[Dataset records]
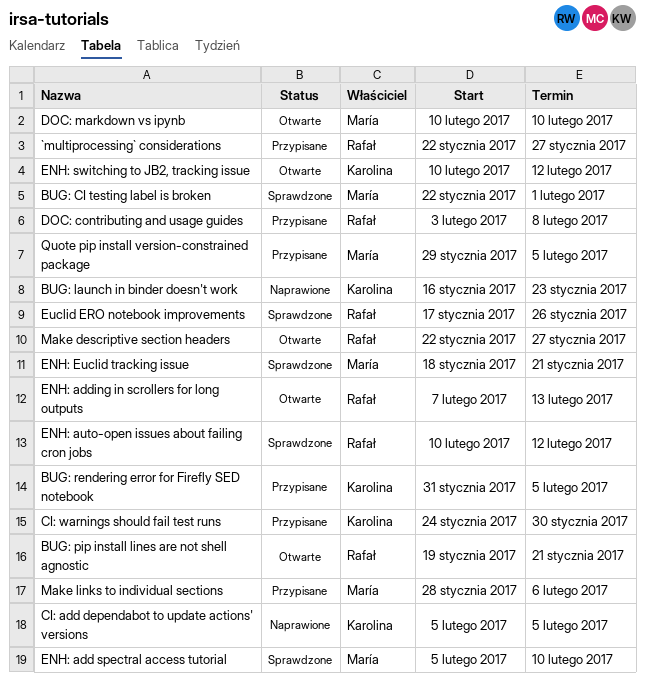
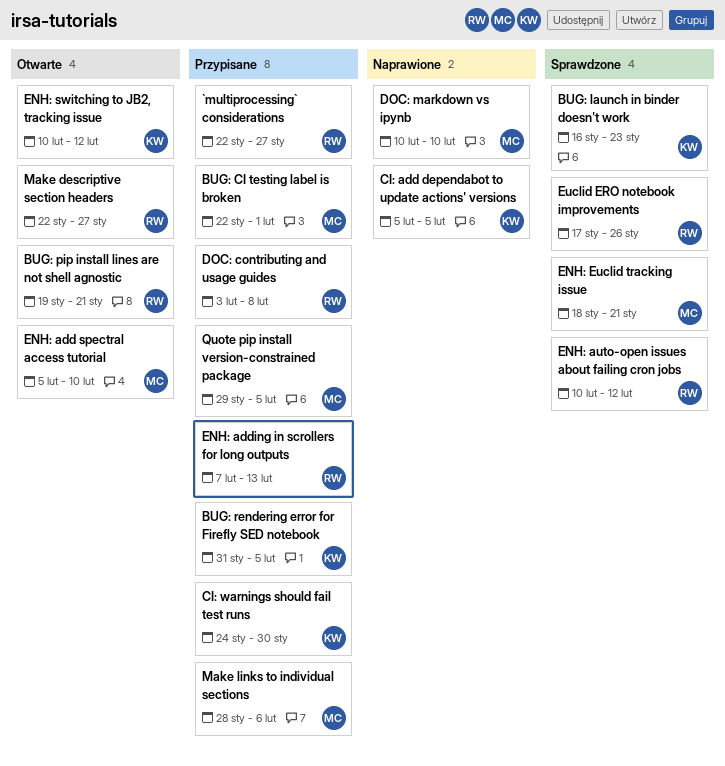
BUG: CI testing label is broken, status: Sprawdzone -> Przypisane
BUG: launch in binder doesn't work, status: Naprawione -> Sprawdzone
DOC: markdown vs ipynb, status: Otwarte -> Naprawione
ENH: add spectral access tutorial, status: Sprawdzone -> Otwarte
ENH: adding in scrollers for long outputs, status: Otwarte -> Przypisane

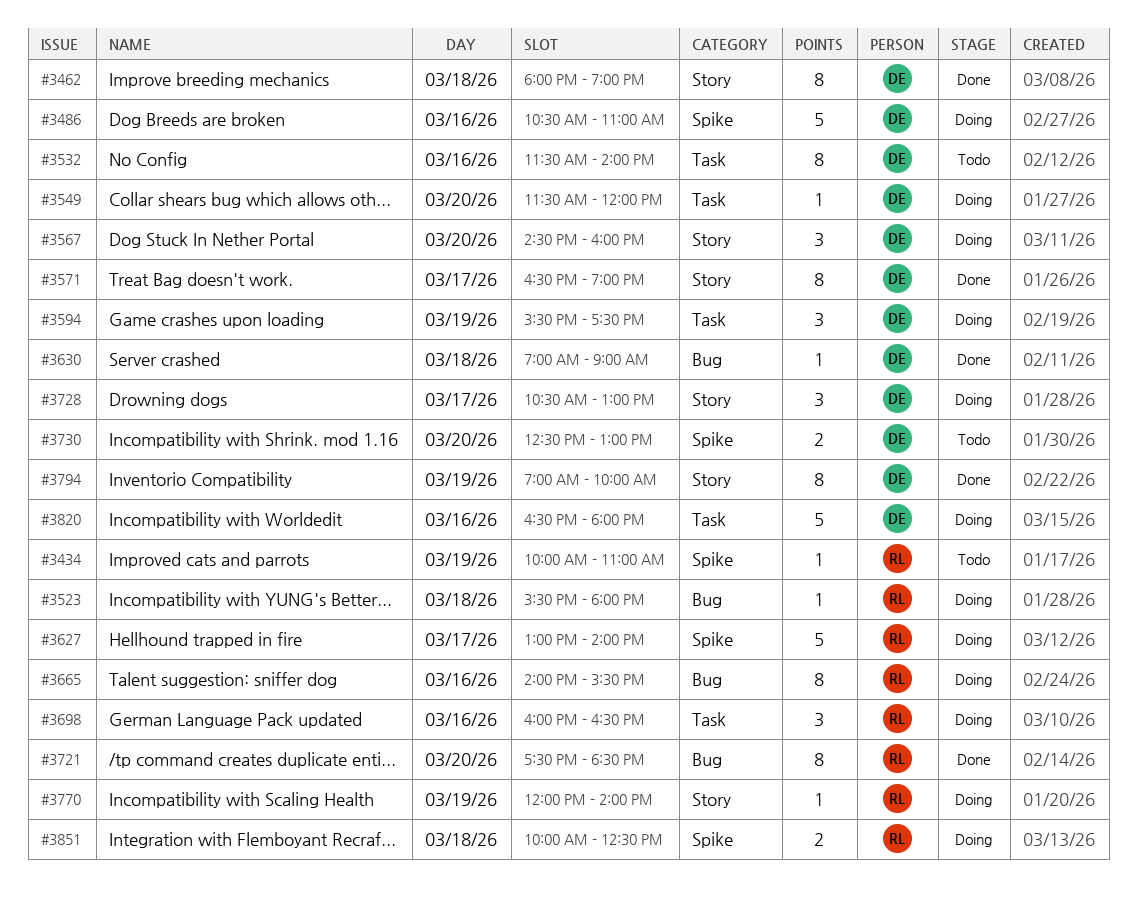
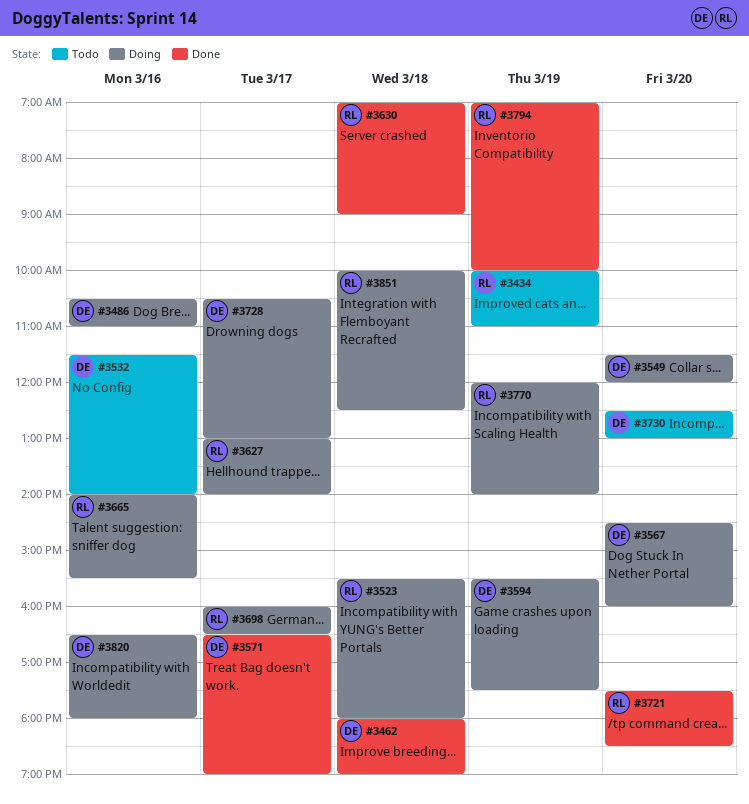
#3630, owner: DE -> RL
#3698, day: Mar 16 -> Mar 17
#3794, owner: DE -> RL

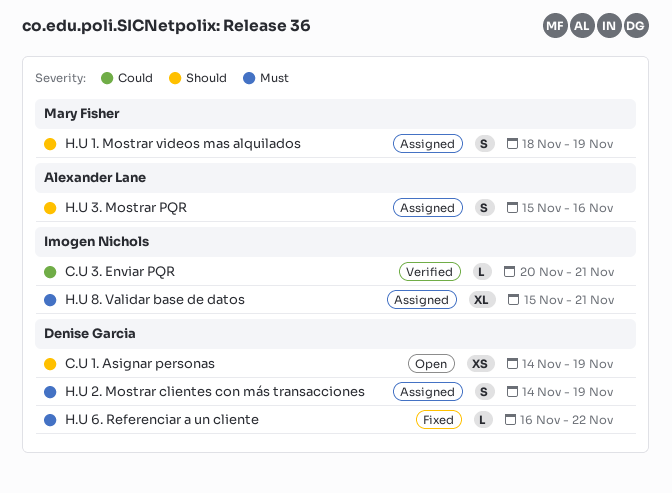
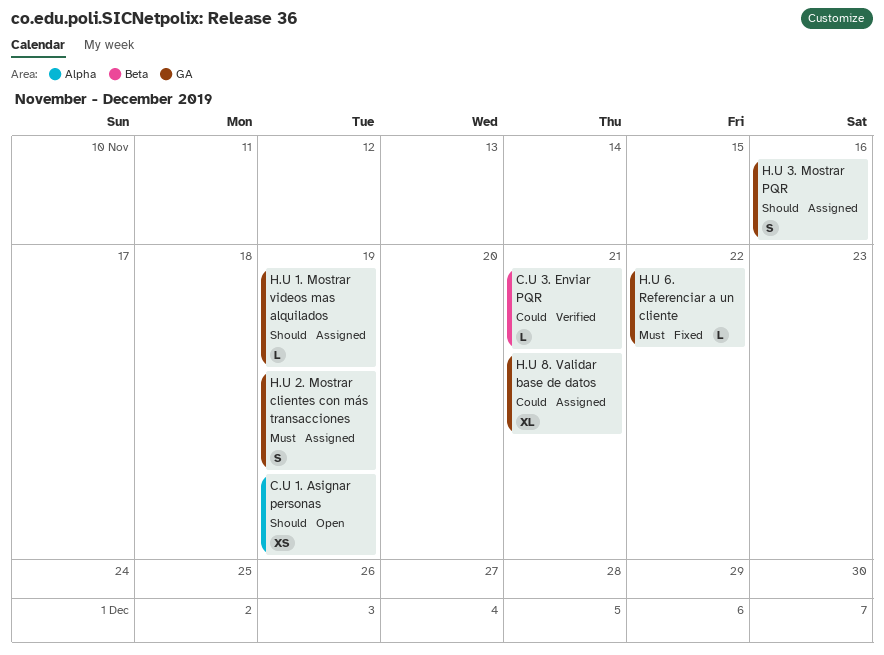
H.U 1. Mostrar videos mas alquilados, estimate: S -> L
H.U 8. Validar base de datos, priority: Must -> Could

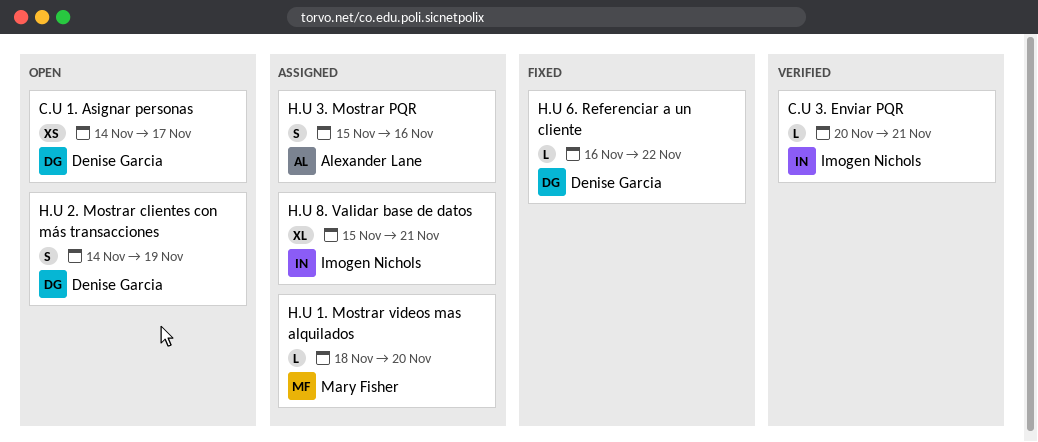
C.U 1. Asignar personas, due: Nov 19 -> Nov 17
H.U 1. Mostrar videos mas alquilados, due: Nov 19 -> Nov 20
H.U 2. Mostrar clientes con más transacciones, status: Assigned -> Open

Required action – Please copy the data shown above word for word, omitting the pictures.

Task answer –
BUG: CI testing label is broken, status: Sprawdzone -> Przypisane
BUG: launch in binder doesn't work, status: Naprawione -> Sprawdzone
DOC: markdown vs ipynb, status: Otwarte -> Naprawione
ENH: add spectral access tutorial, status: Sprawdzone -> Otwarte
ENH: adding in scrollers for long outputs, status: Otwarte -> Przypisane

#3630, owner: DE -> RL
#3698, day: Mar 16 -> Mar 17
#3794, owner: DE -> RL

H.U 1. Mostrar videos mas alquilados, estimate: S -> L
H.U 8. Validar base de datos, priority: Must -> Could

C.U 1. Asignar personas, due: Nov 19 -> Nov 17
H.U 1. Mostrar videos mas alquilados, due: Nov 19 -> Nov 20
H.U 2. Mostrar clientes con más transacciones, status: Assigned -> Open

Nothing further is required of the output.